● **Exercise goal**
Give the lines below again exactly, starting with the line that holds "left eye: (511, 215)" and going on through the line that holds "left ankle: (916, 544)".

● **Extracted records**
[Start of Attachment]

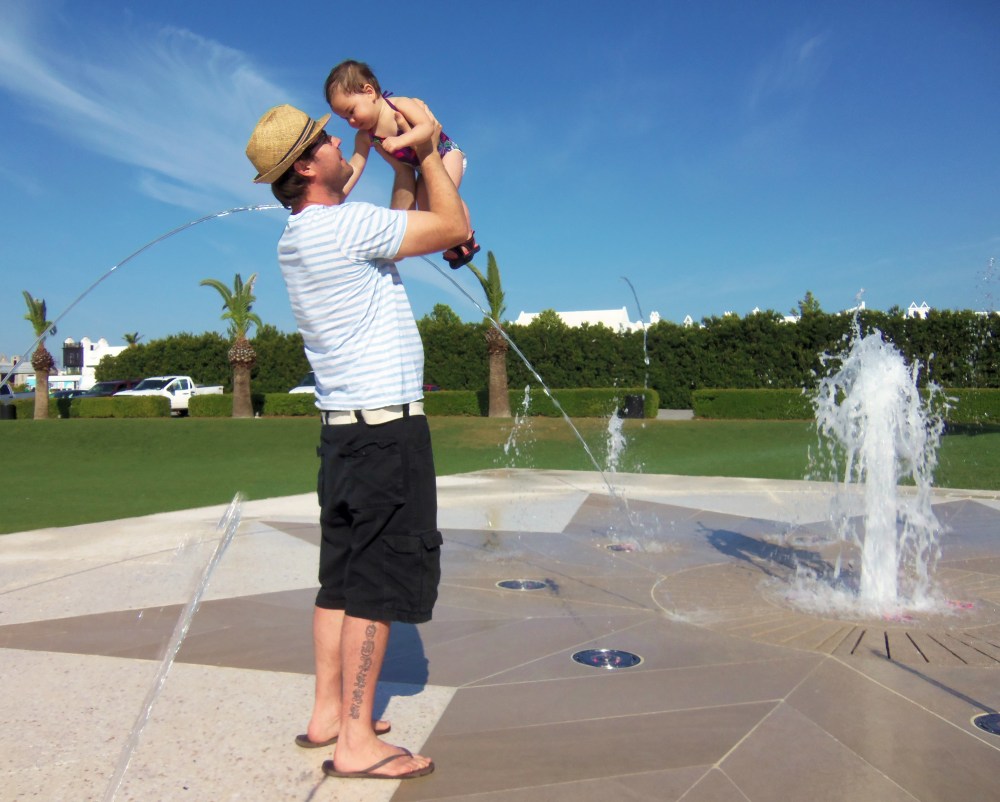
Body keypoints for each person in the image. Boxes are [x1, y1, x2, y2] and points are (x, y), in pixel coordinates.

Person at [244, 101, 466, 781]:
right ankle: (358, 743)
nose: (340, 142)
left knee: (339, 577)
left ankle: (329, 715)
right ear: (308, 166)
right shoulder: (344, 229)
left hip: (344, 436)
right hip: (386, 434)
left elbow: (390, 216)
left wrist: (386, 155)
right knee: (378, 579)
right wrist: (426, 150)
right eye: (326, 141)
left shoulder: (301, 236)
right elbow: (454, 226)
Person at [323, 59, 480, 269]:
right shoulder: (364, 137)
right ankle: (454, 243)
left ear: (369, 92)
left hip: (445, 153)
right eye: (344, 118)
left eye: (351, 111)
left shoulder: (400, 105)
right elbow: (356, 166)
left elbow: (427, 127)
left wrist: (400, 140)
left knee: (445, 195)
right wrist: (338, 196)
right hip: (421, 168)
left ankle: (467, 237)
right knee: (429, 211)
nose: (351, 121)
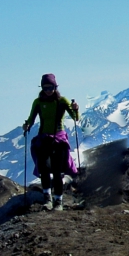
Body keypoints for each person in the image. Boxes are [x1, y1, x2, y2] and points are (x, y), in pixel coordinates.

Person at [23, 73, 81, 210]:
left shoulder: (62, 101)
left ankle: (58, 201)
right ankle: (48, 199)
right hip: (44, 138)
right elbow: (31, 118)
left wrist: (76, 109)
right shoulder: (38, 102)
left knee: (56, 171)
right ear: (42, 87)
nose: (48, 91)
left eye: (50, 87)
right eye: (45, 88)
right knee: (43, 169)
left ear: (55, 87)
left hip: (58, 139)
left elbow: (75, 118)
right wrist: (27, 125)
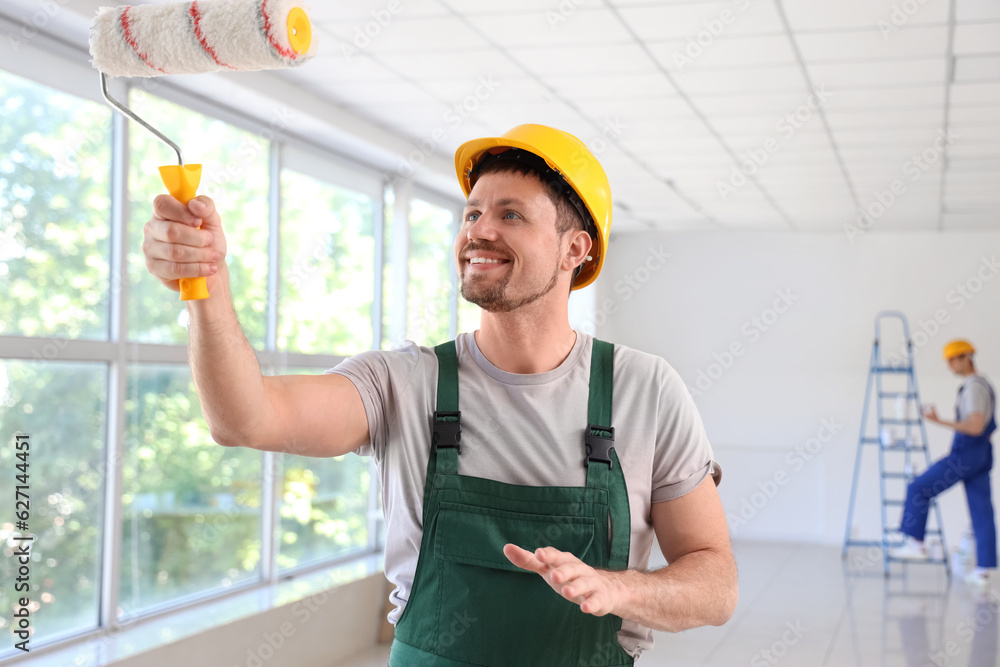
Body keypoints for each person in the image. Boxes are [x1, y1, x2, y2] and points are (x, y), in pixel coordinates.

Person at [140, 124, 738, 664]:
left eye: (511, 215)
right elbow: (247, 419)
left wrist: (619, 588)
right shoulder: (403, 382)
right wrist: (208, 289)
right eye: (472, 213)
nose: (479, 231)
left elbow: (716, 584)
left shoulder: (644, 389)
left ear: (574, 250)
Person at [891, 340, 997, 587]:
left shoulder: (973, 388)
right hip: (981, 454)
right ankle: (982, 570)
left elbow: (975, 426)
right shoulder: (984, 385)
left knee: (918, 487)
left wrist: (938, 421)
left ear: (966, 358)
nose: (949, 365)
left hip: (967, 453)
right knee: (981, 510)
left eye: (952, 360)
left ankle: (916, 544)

[End of Attachment]
[Start of Attachment]

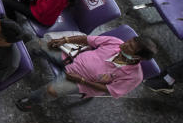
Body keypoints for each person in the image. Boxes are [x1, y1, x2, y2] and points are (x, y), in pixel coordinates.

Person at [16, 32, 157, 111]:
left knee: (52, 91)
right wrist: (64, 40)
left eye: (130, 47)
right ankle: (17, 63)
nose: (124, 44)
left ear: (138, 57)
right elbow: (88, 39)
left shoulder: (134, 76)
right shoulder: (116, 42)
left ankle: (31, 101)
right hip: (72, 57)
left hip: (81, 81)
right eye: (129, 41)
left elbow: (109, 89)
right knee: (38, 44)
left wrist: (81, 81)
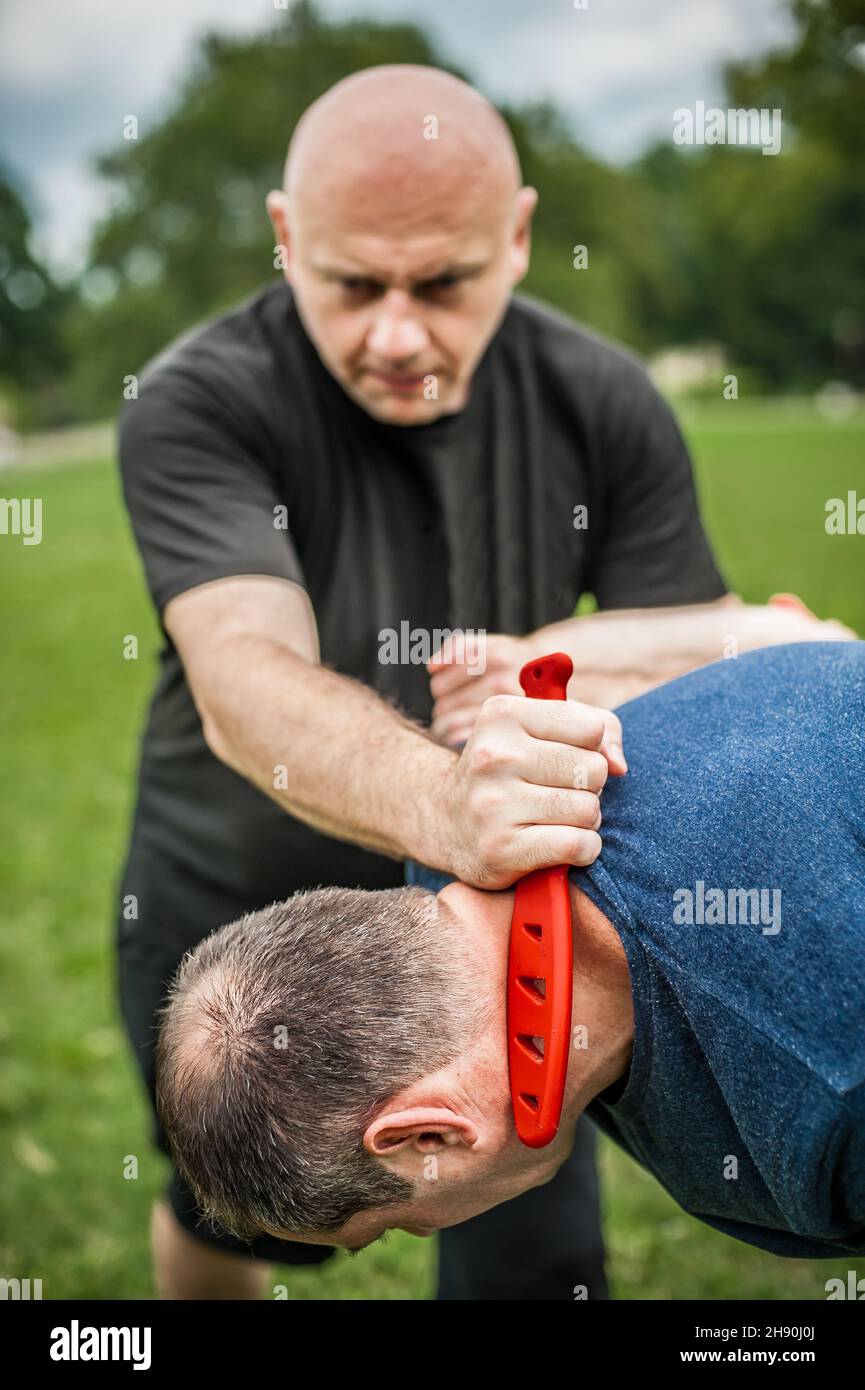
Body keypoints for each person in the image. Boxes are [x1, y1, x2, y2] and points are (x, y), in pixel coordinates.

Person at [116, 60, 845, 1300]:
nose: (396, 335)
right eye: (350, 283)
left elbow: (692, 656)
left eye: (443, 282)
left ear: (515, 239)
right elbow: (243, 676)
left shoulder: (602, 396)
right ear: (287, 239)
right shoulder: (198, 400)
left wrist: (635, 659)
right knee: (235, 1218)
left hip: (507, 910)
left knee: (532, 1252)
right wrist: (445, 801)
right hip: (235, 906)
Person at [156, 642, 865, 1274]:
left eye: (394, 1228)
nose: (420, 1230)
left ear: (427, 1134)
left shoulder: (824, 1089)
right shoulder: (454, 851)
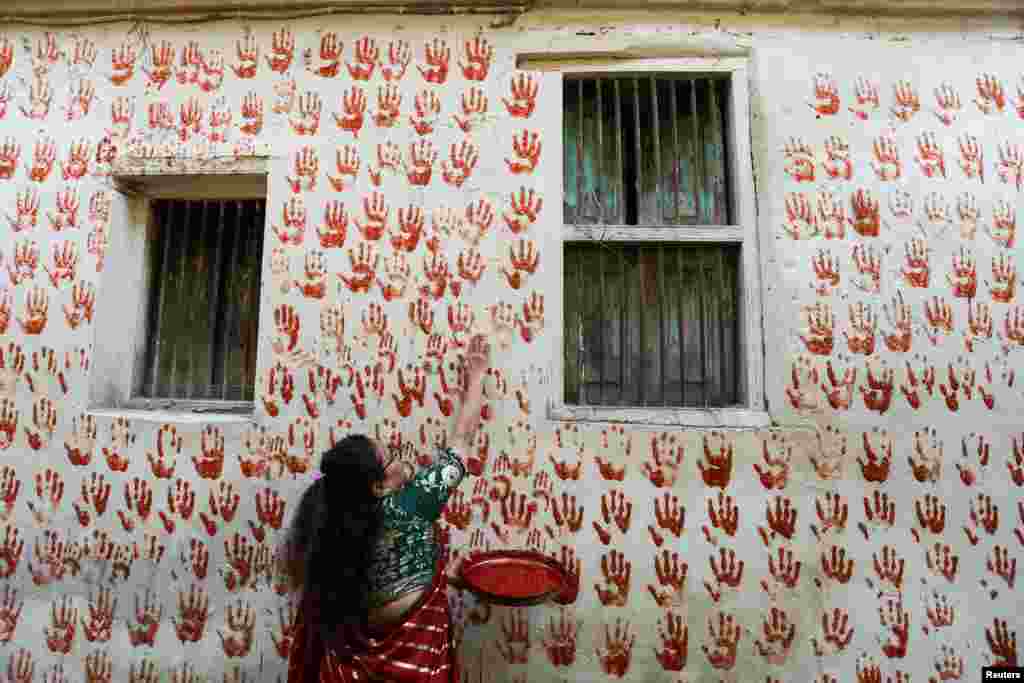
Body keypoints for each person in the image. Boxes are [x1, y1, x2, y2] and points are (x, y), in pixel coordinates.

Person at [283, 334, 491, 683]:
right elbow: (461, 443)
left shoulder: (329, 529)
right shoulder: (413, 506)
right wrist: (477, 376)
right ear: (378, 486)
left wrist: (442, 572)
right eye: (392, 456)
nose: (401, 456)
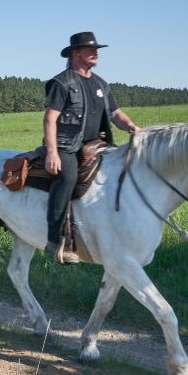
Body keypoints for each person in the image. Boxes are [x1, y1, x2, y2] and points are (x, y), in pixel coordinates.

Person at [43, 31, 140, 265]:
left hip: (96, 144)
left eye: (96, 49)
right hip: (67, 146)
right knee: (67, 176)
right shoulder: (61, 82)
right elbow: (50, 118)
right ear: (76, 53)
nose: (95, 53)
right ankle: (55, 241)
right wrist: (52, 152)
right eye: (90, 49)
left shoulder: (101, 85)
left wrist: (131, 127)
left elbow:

[End of Attachment]

● **Worked solution**
left eye: (511, 215)
right elbow: (247, 419)
left wrist: (619, 588)
right shoulder: (403, 382)
right wrist: (208, 289)
right eye: (472, 213)
nose: (479, 231)
left elbow: (716, 584)
left shoulder: (644, 389)
left ear: (574, 250)
Person at [891, 340, 997, 587]:
left shoulder: (973, 388)
right hip: (981, 454)
right ankle: (982, 570)
left elbow: (975, 426)
right shoulder: (984, 385)
left knee: (918, 487)
left wrist: (938, 421)
left ear: (966, 358)
nose: (949, 365)
left hip: (967, 453)
right knee: (981, 510)
left eye: (952, 360)
left ankle: (916, 544)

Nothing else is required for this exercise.